Camera intrinsics data:
- - -
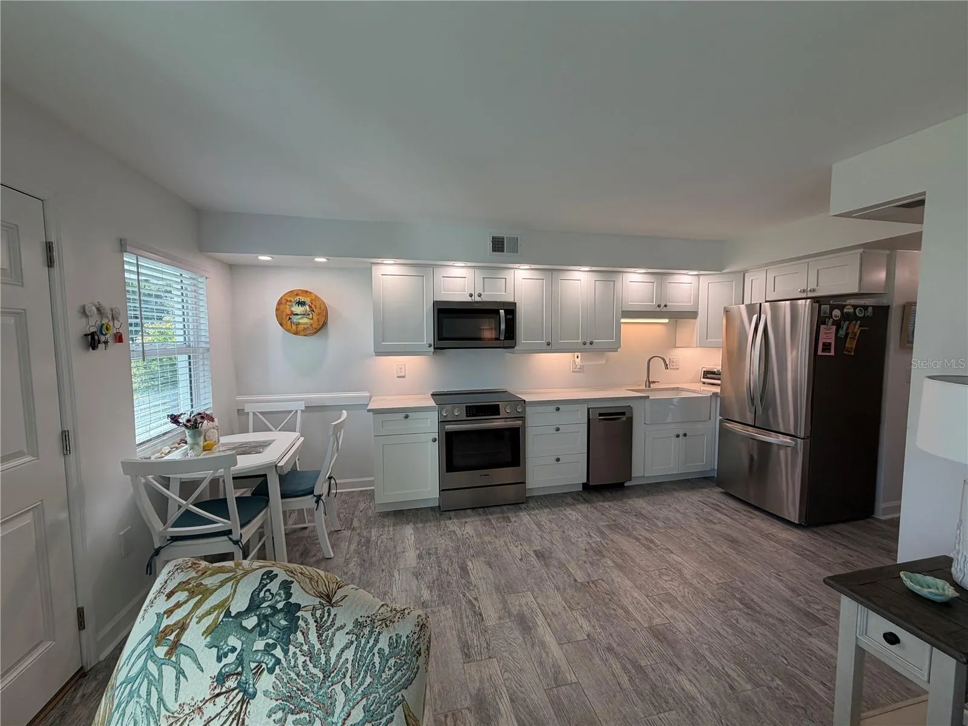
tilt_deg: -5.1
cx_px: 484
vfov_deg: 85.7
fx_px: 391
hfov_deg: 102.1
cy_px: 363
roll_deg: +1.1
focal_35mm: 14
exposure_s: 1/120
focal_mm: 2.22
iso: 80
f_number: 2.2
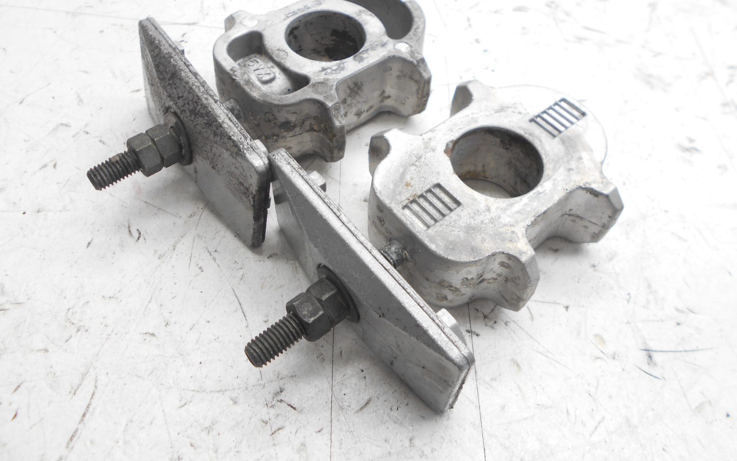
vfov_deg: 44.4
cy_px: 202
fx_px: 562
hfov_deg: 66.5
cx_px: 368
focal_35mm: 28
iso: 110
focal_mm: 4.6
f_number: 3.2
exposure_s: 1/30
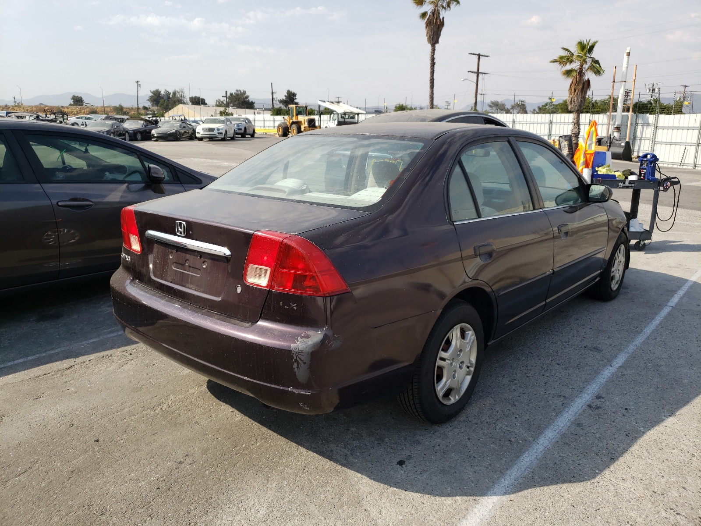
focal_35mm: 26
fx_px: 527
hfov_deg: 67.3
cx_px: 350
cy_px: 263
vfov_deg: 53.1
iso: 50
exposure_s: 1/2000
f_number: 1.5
- - -
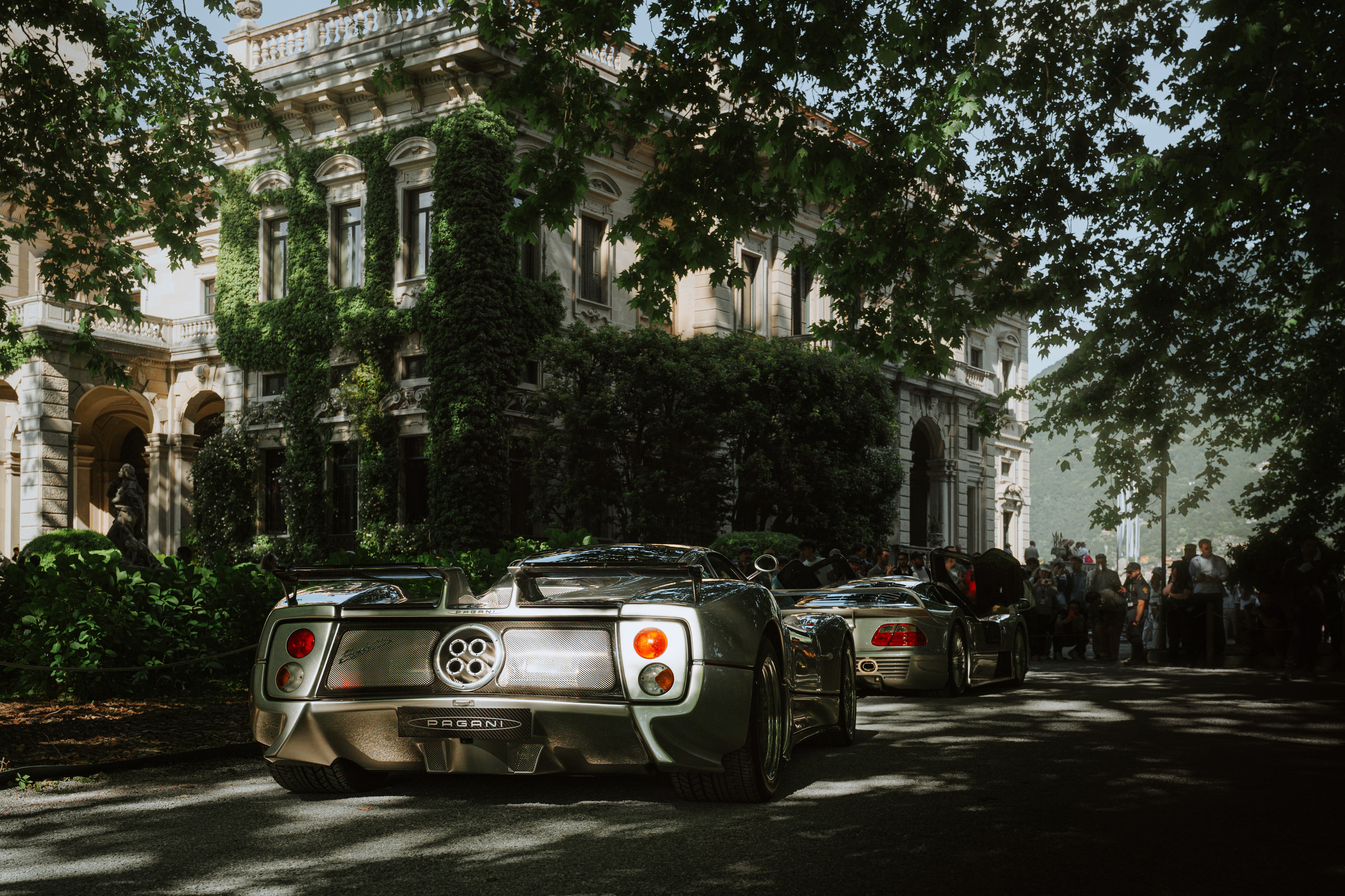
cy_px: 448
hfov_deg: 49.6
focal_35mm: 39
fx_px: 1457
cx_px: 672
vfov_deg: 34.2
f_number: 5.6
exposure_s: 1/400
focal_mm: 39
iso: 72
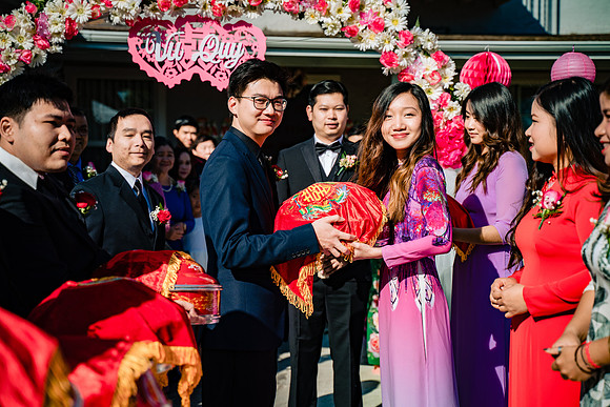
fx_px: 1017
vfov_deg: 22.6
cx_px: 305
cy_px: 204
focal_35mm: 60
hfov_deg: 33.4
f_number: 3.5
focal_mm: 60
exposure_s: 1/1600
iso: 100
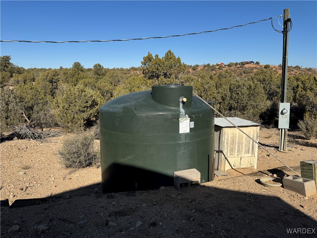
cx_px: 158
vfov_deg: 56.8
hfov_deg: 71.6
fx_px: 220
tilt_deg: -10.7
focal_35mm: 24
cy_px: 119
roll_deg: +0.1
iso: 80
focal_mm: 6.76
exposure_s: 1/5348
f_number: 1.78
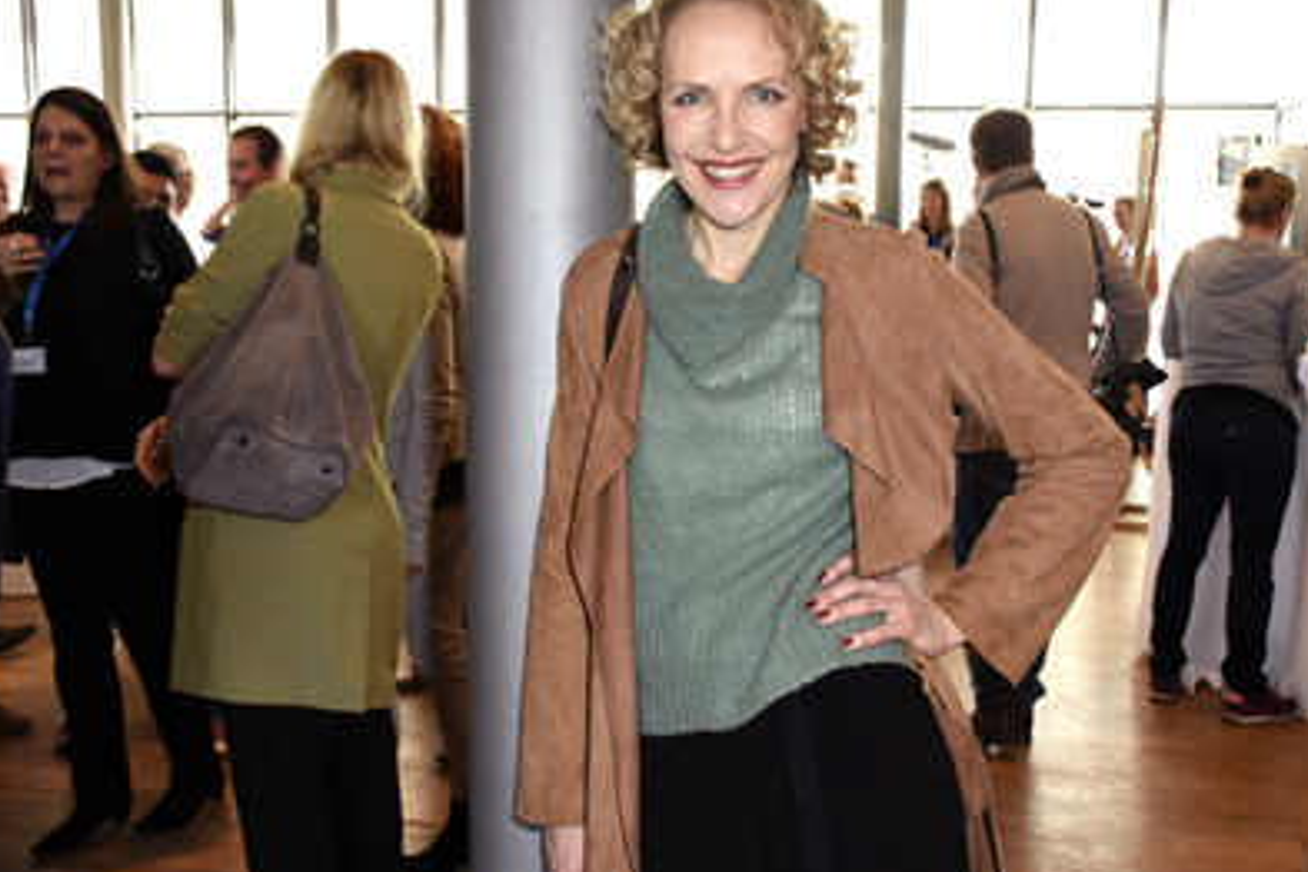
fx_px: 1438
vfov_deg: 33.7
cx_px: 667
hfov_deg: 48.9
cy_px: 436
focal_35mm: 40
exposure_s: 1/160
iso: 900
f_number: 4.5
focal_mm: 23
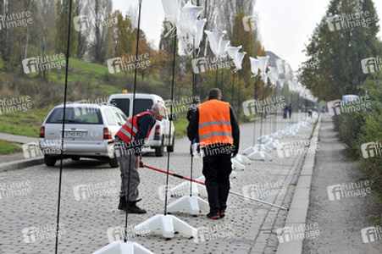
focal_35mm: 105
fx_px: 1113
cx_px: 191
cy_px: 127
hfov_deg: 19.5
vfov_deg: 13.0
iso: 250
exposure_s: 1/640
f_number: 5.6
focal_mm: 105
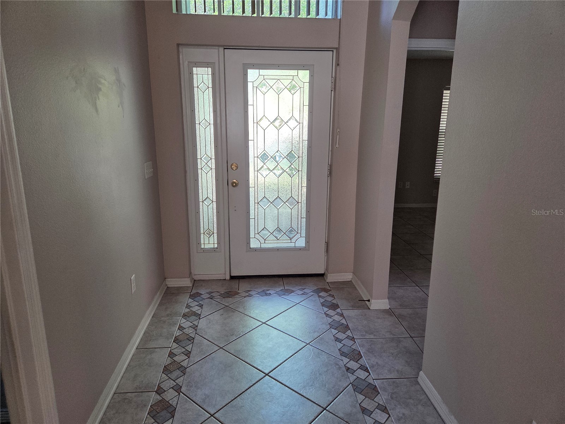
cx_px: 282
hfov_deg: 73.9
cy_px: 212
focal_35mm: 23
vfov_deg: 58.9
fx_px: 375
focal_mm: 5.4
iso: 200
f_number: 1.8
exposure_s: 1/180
- - -
EXERCISE:
Give back exactly the lines above that run from the one with "tilt_deg: -5.1" to the one with "f_number: 3.2", including both, with the pictures left out.

SOLUTION TO THIS PROBLEM:
tilt_deg: -5.1
cx_px: 484
vfov_deg: 85.7
fx_px: 391
hfov_deg: 102.1
cy_px: 363
roll_deg: +1.1
focal_35mm: 14
exposure_s: 1/120
focal_mm: 2.22
iso: 80
f_number: 2.2
vfov_deg: 44.4
cy_px: 202
fx_px: 562
hfov_deg: 66.5
cx_px: 368
focal_35mm: 28
iso: 110
focal_mm: 4.6
f_number: 3.2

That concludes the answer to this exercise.